Some presidents suffer from a rocky start but get the hang of the job as they go on. The Trump presidency seems only to be getting more ineffective over time. Trump's greatest strength up to now has been his power within the Republican Party; other Republicans have generally been reluctant to become enmeshed in public disputes with the president for fear that their own party's voters will take Trump's side and wreak punishment on dissenters. Recently, however, Mitch McConnell responded to Trump's suggestion that Republicans turn their attention (yet again) to health care reform by flatly shooting down the president's declaration in the pages of the national press. Imagine Harry Reid doing such a thing to Barack Obama, or Bill Frist to George W. Bush, and it becomes clear what an unusual act this was for the Senate majority leader, who was surely speaking for his caucus as a whole.

It's also clear that the executive branch's management of immigration policy—a rare subject on which the president demonstrates substantial personal investment—is an outright mess. The forced resignation of Homeland Security secretary Kirstjen Nielsen is merely the latest development in a chain of events that also included a lengthy federal shutdown that failed to secure border wall funding from Congress, the damaging revelation and subsequent public reversal of the practice of separating families seeking entry at the southern border, and the indefinite judicial suspension of the president's unpopular withdrawal of DACA protections in September 2017. Rather than identify hard-line aide Stephen Miller as a common element in his repeated failures to achieve lasting policy gains on the issue, Trump has apparently sided with Miller over Nielsen in one of many internal administration battles as Miller seeks to consolidate influence over DHS from the White House—which does not bode well for future success.

While Trump seems by now to have grasped that the job he has isn't the same as the job he thought he was running for in 2016, he hasn't managed to figure out what to do about it. If media impressions are accurate, the cacophonous frenzy of this presidency's early months—memorably marked by a parade of colorful characters constantly barging on- and off-stage—has evolved into a quieter, though not necessarily less chaotic, atmosphere structured (if that's not too strong a word) around the uneven energy of the president himself, who seems to oscillate between bursts of acute, though often unproductive, engagement and increasingly lengthy periods of retreat to television and Twitter. Even Trump's aggressive verbal taunting of potential Democratic opponents in a re-election contest that's well over a year away gives off the impression that the incumbent is somewhat unfulfilled by his governing responsibilities and yearns for the prospect of electoral competition to really get his blood flowing.
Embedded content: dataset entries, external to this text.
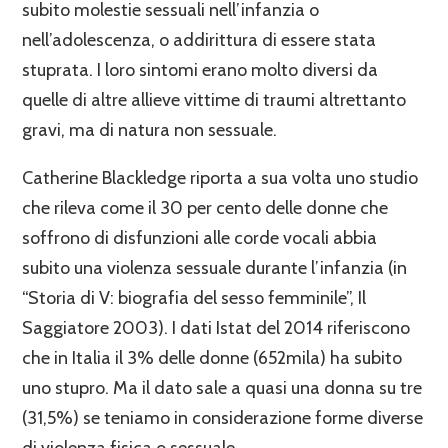
subito molestie sessuali nell’infanzia o
nell’adolescenza, o addirittura di essere stata
stuprata. I loro sintomi erano molto diversi da
quelle di altre allieve vittime di traumi altrettanto
gravi, ma di natura non sessuale.
Catherine Blackledge riporta a sua volta uno studio
che rileva come il 30 per cento delle donne che
soffrono di disfunzioni alle corde vocali abbia
subito una violenza sessuale durante l’infanzia (in
“Storia di V: biografia del sesso femminile”, Il
Saggiatore 2003). I dati Istat del 2014 riferiscono
che in Italia il 3% delle donne (652mila) ha subito
uno stupro. Ma il dato sale a quasi una donna su tre
(31,5%) se teniamo in considerazione forme diverse
di violenza fisica o sessuale.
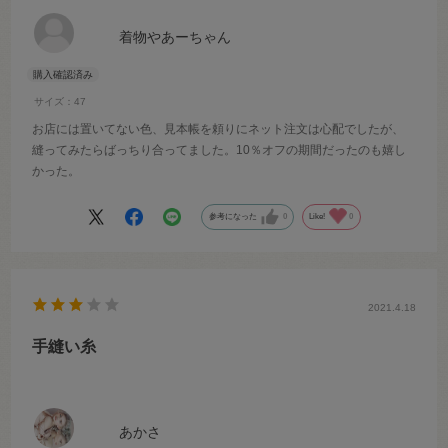
着物やあーちゃん
サイズ：47
お店には置いてない色、見本帳を頼りにネット注文は心配でしたが、
縫ってみたらばっちり合ってました。10％オフの期間だったのも嬉し
かった。
参考になった
0
Like!
0
2021.4.18
手縫い糸
あかさ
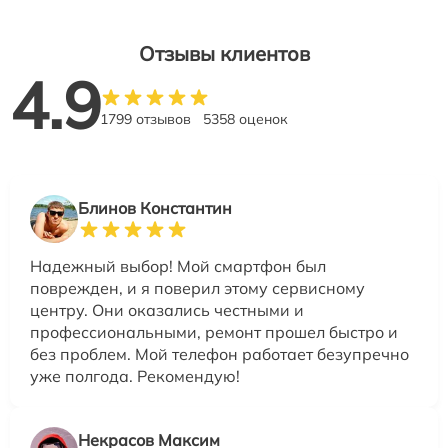
Отзывы клиентов
4.9
1799 отзывов
5358 оценок
Блинов Константин
Надежный выбор! Мой смартфон был
поврежден, и я поверил этому сервисному
центру. Они оказались честными и
профессиональными, ремонт прошел быстро и
без проблем. Мой телефон работает безупречно
уже полгода. Рекомендую!
Некрасов Максим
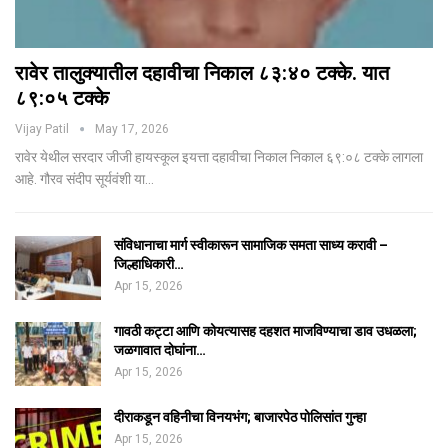
रावेर तालुक्यातील दहावीचा निकाल ८३:४० टक्के. यात
८९:०५ टक्के
Vijay Patil
May 17, 2026
रावेर येथील सरदार जीजी हायस्कूल इयत्ता दहावीचा निकाल निकाल ६९:०८ टक्के लागला
आहे. गौरव संदीप सूर्यवंशी या…
संविधानाचा मार्ग स्वीकारून सामाजिक समता साध्य करावी –
जिल्हाधिकारी…
Apr 15, 2026
गावठी कट्टा आणि कोयत्यासह दहशत माजविण्याचा डाव उधळला;
जळगावात दोघांना…
Apr 15, 2026
दीराकडून वहिनीचा विनयभंग; बाजारपेठ पोलिसांत गुन्हा
Apr 15, 2026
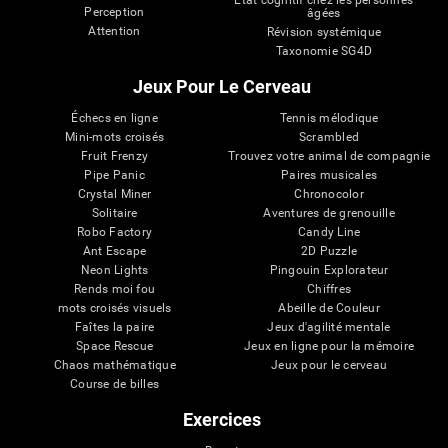
État cognitif chez les personnes
Perception
âgées
Attention
Révision systémique
Taxonomie SG4D
Jeux Pour Le Cerveau
Échecs en ligne
Tennis mélodique
Mini-mots croisés
Scrambled
Fruit Frenzy
Trouvez votre animal de compagnie
Pipe Panic
Paires musicales
Crystal Miner
Chronocolor
Solitaire
Aventures de grenouille
Robo Factory
Candy Line
Ant Escape
2D Puzzle
Neon Lights
Pingouin Explorateur
Rends moi fou
Chiffres
mots croisés visuels
Abeille de Couleur
Faîtes la paire
Jeux d'agilité mentale
Space Rescue
Jeux en ligne pour la mémoire
Chaos mathématique
Jeux pour le cerveau
Course de billes
Exercices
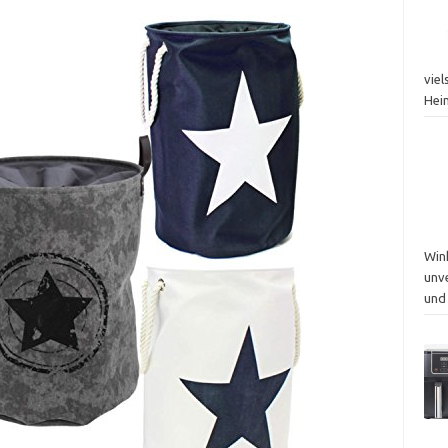
vie
Hei
Win
unv
und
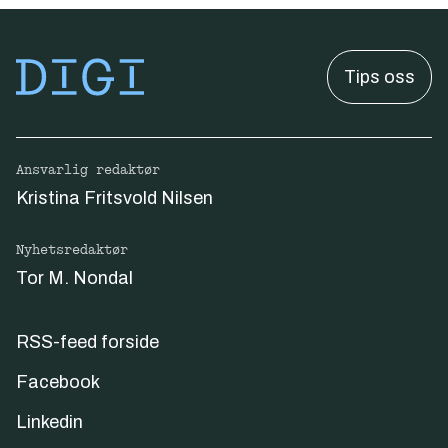
Tips oss
Ansvarlig redaktør
Kristina Fritsvold Nilsen
Nyhetsredaktør
Tor M. Nondal
RSS-feed forside
Facebook
Linkedin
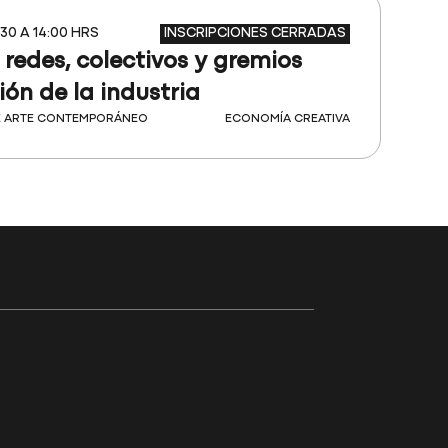
INSCRIPCIONES CERRADAS
:30 A 14:00 HRS
 redes, colectivos y gremios
ión de la industria
E ARTE CONTEMPORÁNEO
ECONOMÍA CREATIVA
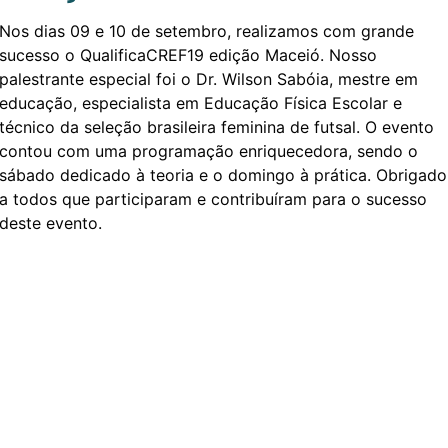
Nos dias 09 e 10 de setembro, realizamos com grande
sucesso o QualificaCREF19 edição Maceió. Nosso
palestrante especial foi o Dr. Wilson Sabóia, mestre em
educação, especialista em Educação Física Escolar e
técnico da seleção brasileira feminina de futsal. O evento
contou com uma programação enriquecedora, sendo o
sábado dedicado à teoria e o domingo à prática. Obrigado
a todos que participaram e contribuíram para o sucesso
deste evento.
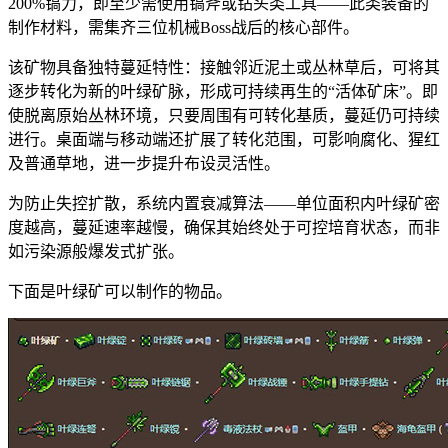
200%镐力，即至少需使用镐斧或钻头类工具——此类装备的
制作材料，需集齐三位机械Boss战后的核心部件。
该矿物具备独特蔓延特性：接触邻近泥土或丛林草后，可将其
逐步转化为新的叶绿矿脉，形成可持续再生的“活体矿床”。即
使脱离原始丛林环境，只要周围有可转化基质，蔓延仍可持续
进行。桌面端与移动端还扩展了转化范围，可影响腐化、猩红
及普通草地，进一步提升布设灵活性。
为防止失控扩散，系统内置衰减算法——单位面积内叶绿矿密
度越高，蔓延速率越慢，确保其始终处于可控培育状态，而非
如污染源般爆发式扩张。
下面是叶绿矿可以制作的物品。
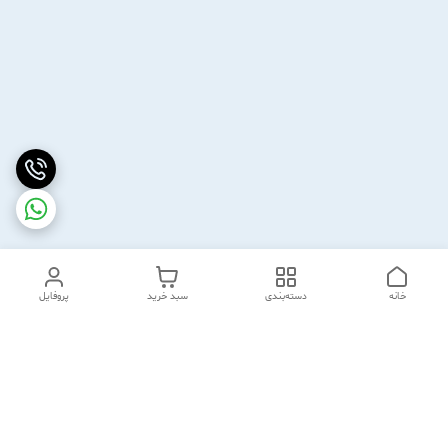
خانه
دسته‌بندی
سبد خرید
پروفایل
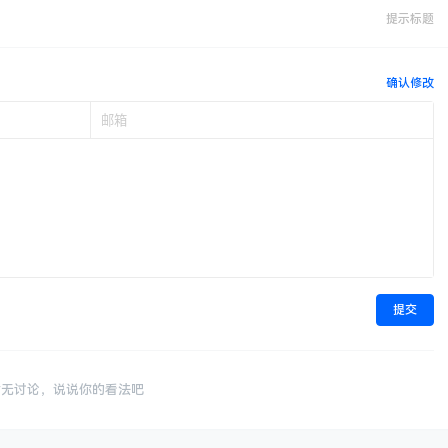
提示标题
确认修改
提交
暂无讨论，说说你的看法吧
In other circumstances, a president who fails to deliver on major initiatives—and who prefers not to even show up at the office on the weekends, or in the evenings, or in the mornings—would inspire murmurs of discontent within the party whose platform forms the basis of his policy to-do list. Yet Trump has proven that the demands of today's Republican activist and voter base can largely be satisfied by symbolic appeals rather than substantive achievements. If his supporters ask of him only that he says the right things, and angers the right opponents, then it's possible for him to do the job they want him to do from the comfort of his couch at Mar-a-Lago. But as long as Trump himself continues to promise major policy change without demonstrating any idea of how to attain it, the strength that he so conspicuously attempts to project through his words will not be matched by his deeds.